This was tricky for me. It took me about an hour and a half to really understand.
This is the form my understanding finally took:
Getting over what part of this is binary search and what isn’t
The first confusing thing about this problem was that once we can identify a sorted list where l is less than r, which happens to be the familiar starting point of binary search - that’s exactly when we stop doing binary search.
In this problem, we are just looking for the lowest value. So under those circumstances of l <= r, l is probably going to be the min value. We don’t need to binary search it.
So then what are we binary searching? We are binary searching for that condition. We calculating this middle value to get to a situation where l <= r as quickly as possible.
And the way we are doing that is mostly from an important thing we know, which is that as long as !(l <= r), there are two halves of our range. On the left side of our range somewhere, we will never find the minimum value. We can only find it on the right side of that divide. So our question becomes just, is mid on the right side or the left side?

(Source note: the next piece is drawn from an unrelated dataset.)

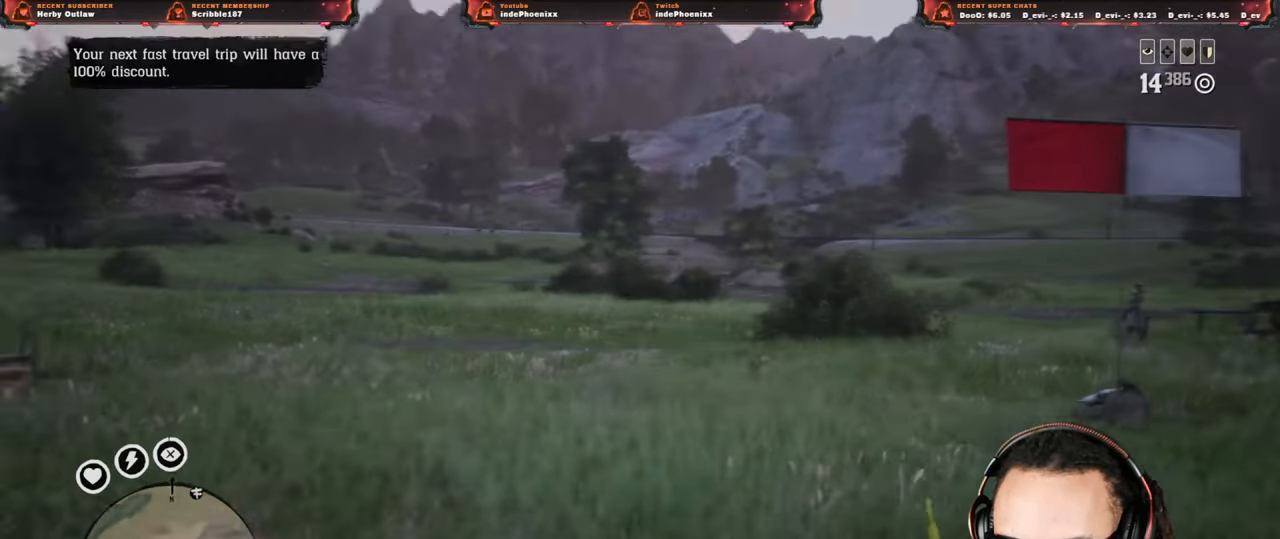
{"buttons": ["L2"], "left_stick": "up-left", "right_stick": "center", "events": [[83, "CROSS", "down"], [150, "CROSS", "up"], [183, "left_stick", "down"], [317, "right_stick", "left"], [350, "left_stick", "up-left"], [450, "right_stick", "center"], [483, "L2", "down"]]}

We can determine this by checking if mid is more than or less than nums[l]. If it’s more than nums[l], we know mid is on the left section, and we should constrict our window to only look to the right of it. Also, by being more than another number, we’ve disqualified the possibility of mid’s value being the min value.
On the other hand, if mid is LESS THAN nums[l], we’re on that right section! We have to consider that the mid could be the minimum value. So we save it as our min value and move on by cutting out the right side of our window and searching the left of it.
Then, moving forward, we overwrite the mid value we wrote if our new l<=r. But that might not happen. We may have to do a few more subdivisions before our mid is more than our left. I think that at this point, it’s completely safe to say as soon as our mid is more than our left, l<=r, since as long as we’re on the right section of the split, mid is less than right.
function findMin(nums: number[]): number {
let l = 0
let r = nums.length-1
let res = nums[0]
while (l <= r){
if (nums[l] <= nums[r]){
res = Math.min(res, nums[l])
break
}
// so in every other case we don't have a sorted range - l is more than r! Because of the pivot or break point
const mid = Math.floor((l+r)/2)
if (nums[mid]>=nums[l]){
l=mid+1
} else {
r=mid-1
res = nums[mid]
}
}
return res
};